Con el día todo cambió. En la cantina se vieron algunas caras con sueño. El silencio dominaba.
–¡Buenos días! -dijo un joven desconocido por todos. Su rostro estaba
demacrado y el pelo alborotado.
–Mala cara, joven -apuntó el cantinero.
–¡Como que he visto al lobo! -gruñó malhumorado el joven recién
llegado.
–¡Eh! -la exclamación se unió a la sorpresa y al terror.
–Si… -se animaba con orujo el forastero- Vengo de lejos. Vengo a
trabajar de pastor para un tal Manolo. El camino está muy malo. hay
mucha nieve. Al llegar a unos pinos que hay cerca de la primera curva
del pueblo, me salió un lobazo tremendo. ¡Lástima que no llevaba mi
escopeta! Yo ya he visto muchos lobos en mi vida y no me asustan, pero
éste… Le grité, pero ni caso. Debía estar hambriento y un lobo
hambriento es lo peor que puede haber. Le amenacé con esta cachava y se
me acercaba más y más. ¡Las he pasado moradas! Seguí andando… más
bien corrí y el lobo me seguía. Cada vez estaba más cerca. Fui incapaz
de hacerle frente y me subí a un pino escuálido. ¡No sé el tiempo que
estuve allí subido! ¡Cómo me miraba el condenado!
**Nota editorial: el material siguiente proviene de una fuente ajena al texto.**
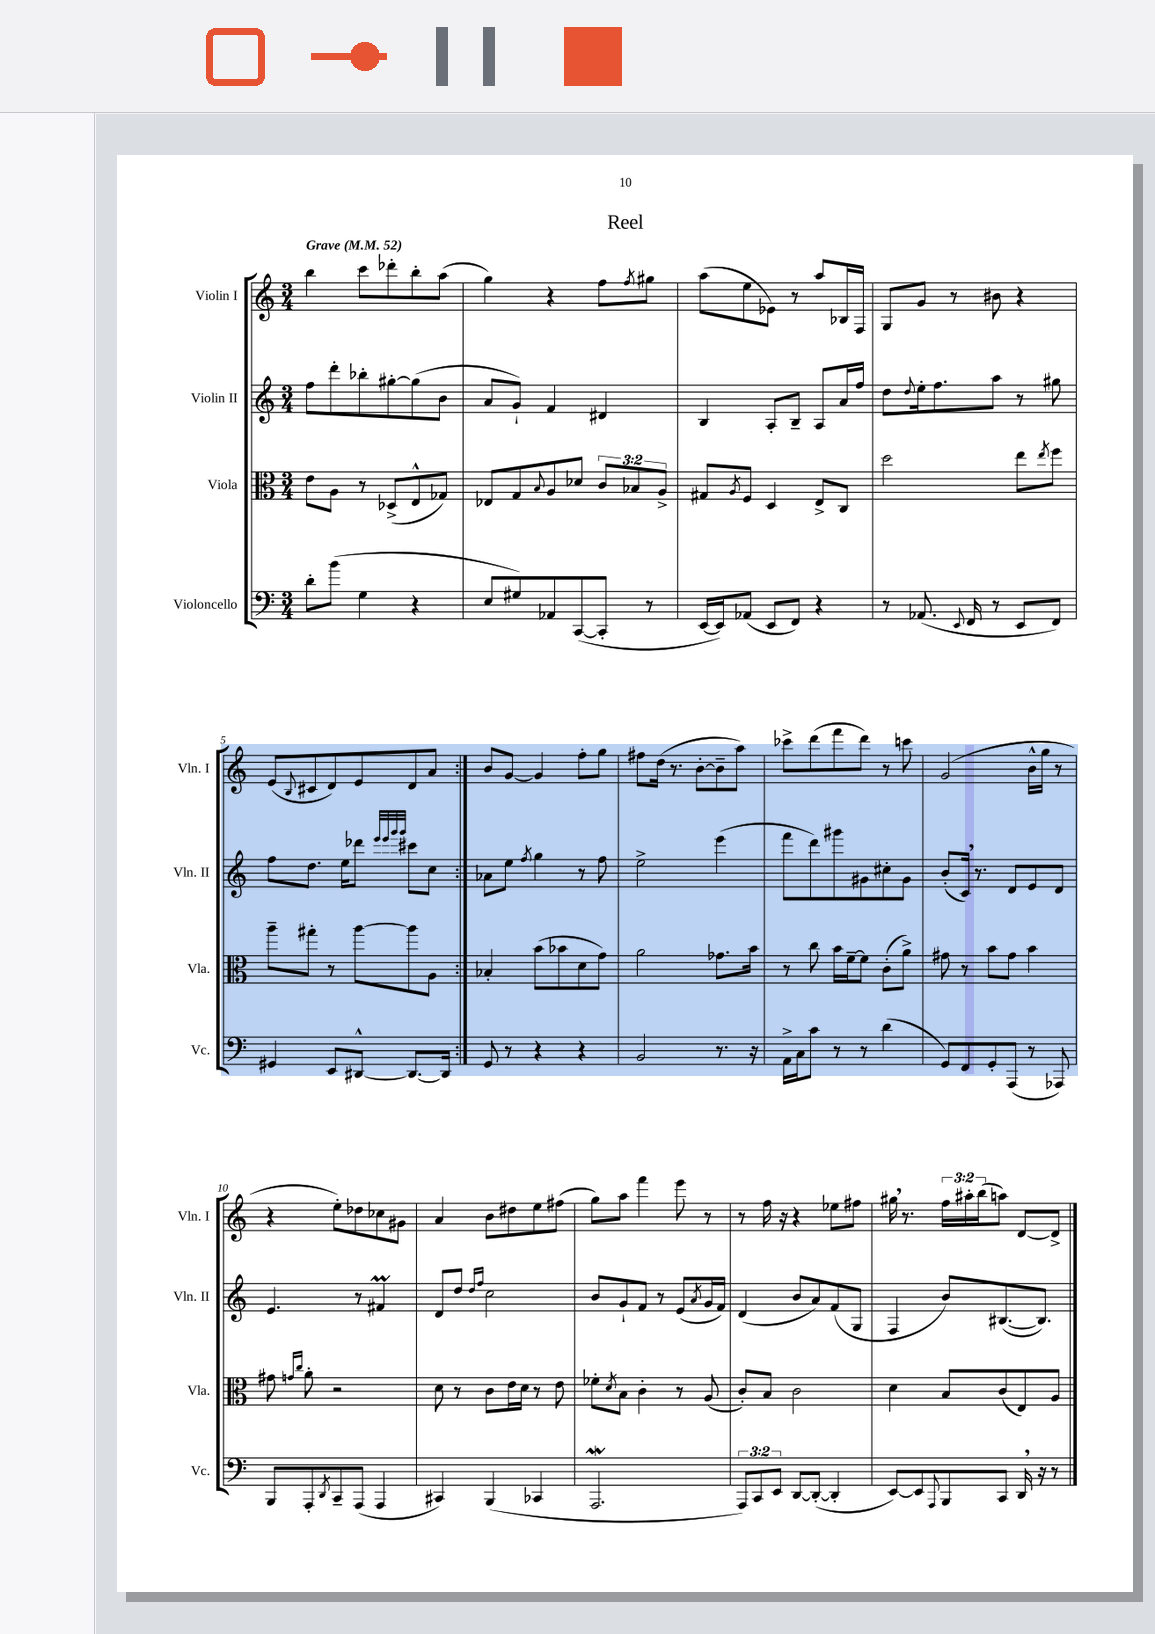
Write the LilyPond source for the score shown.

\header { title = "Reel" }
<<
\new StaffGroup <<
\new Staff = "s0" \with { instrumentName = "Violin I" shortInstrumentName = "Vln. I" } {
    \clef treble \key c \major \numericTimeSignature \time 3/4 \override Staff.TupletNumber.text = #tuplet-number::calc-fraction-text \tempo "Grave" 4 = 52
    \repeat volta 2 { b''4 c'''8 des'''8-. b''8-. a''8( |
    g''4) r4 f''8 \acciaccatura { f''8 } gis''8 |
    a''8( e''8 ees'8) r8 a''8 bes16 f16 |
    g8 g'8 r8 bis'8 r4 |
    e'8( \appoggiatura { b8 } cis'8 d'8) e'8 d'8 a'8 | }
    b'8 g'8~ g'4 f''8-. g''8 |
    fis''8 d''16( r8. b'8~-. b'8-- a''8) |
    ces'''8-> d'''8( f'''8 d'''8) r8 c'''8 |
    g'2( b'16-^ g''16 r8 |
    r4 e''8-.) des''8 ces''8 gis'8 |
    a'4 b'8 dis''8 e''8 fis''8( |
    g''8) a''8 f'''4 e'''8 r8 |
    r8 f''16 r16 r4 ees''8 fis''8 |
    gis''16 \breathe r8. \tuplet 3/2 { f''16 ais''16-. b''16( } a''8) d'8~ d'8-> \bar "|." |
}
\new Staff = "s1" \with { instrumentName = "Violin II" shortInstrumentName = "Vln. II" } {
    \clef treble \key c \major \numericTimeSignature \time 3/4
    \repeat volta 2 { f''8 d'''8-. bes''8-. gis''8~-. gis''8( b'8 |
    a'8 g'8-!) f'4 dis'4 |
    b4 a8-. b8-- a8 a'16 f''16 |
    d''8 \appoggiatura { d''8 } e''16-. f''8. a''8 r8 gis''8 |
    f''8 d''8. e''16 des'''8 \grace { e'''32 e'''32 g'''32 g'''32 } cis'''8 c''8 | }
    aes'8 e''8 \acciaccatura { f''8 } g''4 r8 f''8 |
    e''2-> e'''4( |
    f'''8 d'''8) gis'''8 gis'8 cis''8-. gis'8 |
    b'8-.( c'16) \breathe r8. d'8 e'8 d'8 |
    e'4. r8 fis'4\prall |
    d'8 d''8 \grace { d''16 f''16 } c''2 |
    b'8 g'8-! f'8 r8 e'8( \acciaccatura { a'8 } g'16 f'16) |
    d'4( b'8 a'8) f'8( g8 |
    f4 b'8) bis8.~( bis8.) \bar "|." |
}
\new Staff = "s2" \with { instrumentName = "Viola" shortInstrumentName = "Vla." } {
    \clef alto \key c \major \numericTimeSignature \time 3/4 \override Staff.TupletNumber.text = #tuplet-number::calc-fraction-text
    \repeat volta 2 { e'8 a8 r8 des8->( e8-^ ges8) |
    ees8 g8 \appoggiatura { b8 } a8 des'8 \tuplet 3/2 { c'8 bes8 a8-> } |
    gis8 \acciaccatura { a8 } f8 d4 e8-> c8 |
    d''2 e''8 \acciaccatura { e''8 } f''8 |
    a''8-- gis''8-. r8 a''8~ a''8 a8 | }
    bes4-. b'8( bes'8 d'8 g'8) |
    a'2 ges'8. b'16 |
    r8 c''8 b'16 f'16~-- f'8 c'8-.( a'8->) |
    gis'8 r8 b'8 gis'8 b'4 |
    gis'8 \grace { g'16 c''16 } a'8-. r2 |
    d'8 r8 c'8 e'16 d'16 r8 e'8 |
    fes'8-. \acciaccatura { d'8 } b8 c'4-. r8 a8( |
    c'8-.) b8 c'2 |
    d'4 b8 c'8( e8) a8 \bar "|." |
}
\new Staff = "s3" \with { instrumentName = "Violoncello" shortInstrumentName = "Vc." } {
    \clef bass \key c \major \numericTimeSignature \time 3/4 \override Staff.TupletNumber.text = #tuplet-number::calc-fraction-text
    \repeat volta 2 { d'8-. b'8( g4 r4 |
    e8 gis8) aes,8 c,8~( c,8-. r8 |
    e,16~ e,16) aes,8( e,8 f,8) r4 |
    r8 aes,8.( \appoggiatura { e,8 } f,16 r8 e,8 f,8) |
    gis,4 e,8 dis,8~-^ dis,8.~ dis,16 | }
    g,8 r8 r4 r4 |
    b,2 r8. r16 |
    a,16-> c16 c'8 r8 r8 d'4( |
    g,8) f,8 g,8-. a,,8( r8 aes,,8) |
    b,,8 a,,8-. \acciaccatura { d,8 } c,8-- a,,8( a,,4 |
    cis,4) b,,4( ces,4 |
    a,,2.\mordent |
    \tuplet 3/2 { a,,8) c,8 e,8 } d,8~ d,8~-.( d,4-. |
    e,8~) e,8 \appoggiatura { a,,8 } b,,8 c,8 d,16 \breathe r16 r8 \bar "|." |
}
>>
>>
Y no se marchaba. De
pronto, tuve la idea de tirarle un bocadillo de queso que llevaba en
este zurrón. Ésa fue mi salvación. Se lo comió y se marchó
tranquilamente. ¡Hay que organizar una batida y acabar con él!
Nadie fue capaz de mover los labios y menos un dedo para sumarse a la
petición del nuevo pastor de Manolo. Ya todos estaban seguros de la
suerte que había corrido el hijo del dueño de la casa más grande y
lustrosa del lugar.
Cinco días después, apareció el joven cazador sobre la nieve sin conocimiento. A su lado había huellas del lobazo. Nadie se lo explicaba. Lo llevaron a su casa. Allí se reanimó enseguida. La alegría hizo milagros en el rostro de Manolo.
–No sé cómo ha sido -explicaba su hijo- Me perdí en la nieve. He estado andando hasta que me han fallado las fuerzas. ¡Qué mal lo he pasado!
No sabía dar otro sentido a lo ocurrido. Pero, dos días más tarde, estando celebrándolo con sus amigos en la cantina…
–¡Buenos días, joven! ¿No has visto hoy al lobo? - preguntó con guasa el cantinero al nuevo pastor de Manolo.
–A ése se le atragantó mi bocadillo y reventó -siguió la broma el joven.
–¡Un momento! ¿De qué te conozco? -se volvió el hijo de Manolo avanzando hacia el pastor- ¡A tí te he visto antes en algún lugar!
–¡Que yo sepa…! -dudó el criado mirando fijamente al hijo de su amo.
–¡Ah! ¡Ya lo recuerdo! -explotó el cazador- Fue hace unos días, cuando
me perdí en la nieve. Te encontré al pie del bosque de pinos. No sé lo
que te figurarías, pero a medida que yo me acercaba, te ibas alejando
hasta que te echaste a correr como… Yo sólo quería que me orientaras.
Yo venga a gritarte y llamarte y tú venga huir. ¿Te creíste que yo era
un bandido o algo por el estilo?
–¡Yo no vi persona alguna en todo el camino!- gimió entre dientes el
pastor retrocediendo.
–No mientas. Me viste de sobra. Te subiste a un pino. Te vi cómo
temblabas. Al final, me tiraste un bocadillo de queso que me supo a
gloria, ¡ja, ja, ja! ¡Debía ser todo tu capital! Seguro que me
confundiste con un ladrón de caminos. Como no me hiciste caso ni
querías escucharme , me marché hasta que te perdí de vista. Eres más
miedoso…
El pastor callaba con el estupor desbordándosele por los ojos. Todos los allí presentes no perdieron sílaba. Unos pálidos, otros desencajados, nadie osó añadir palabra. Alguno sudaba a pesar del frío. El joven criado de Manolo juró y perjuró mil veces que él tiró su bocadillo a un lobo. Y no había hecho falta que lo jurara más veces. Todos estaban convencidos de sus palabras y le creían plenamente. Lo mismo que creían al hijo de Manolo, porque los dos decían la verdad. Era la misma historia contada desde aceras opuestas. Todos sabían, estaban seguros, que la maldición de la vieja, aquélla que murió un invierno de frío, hacía muchos años, se había cumplido.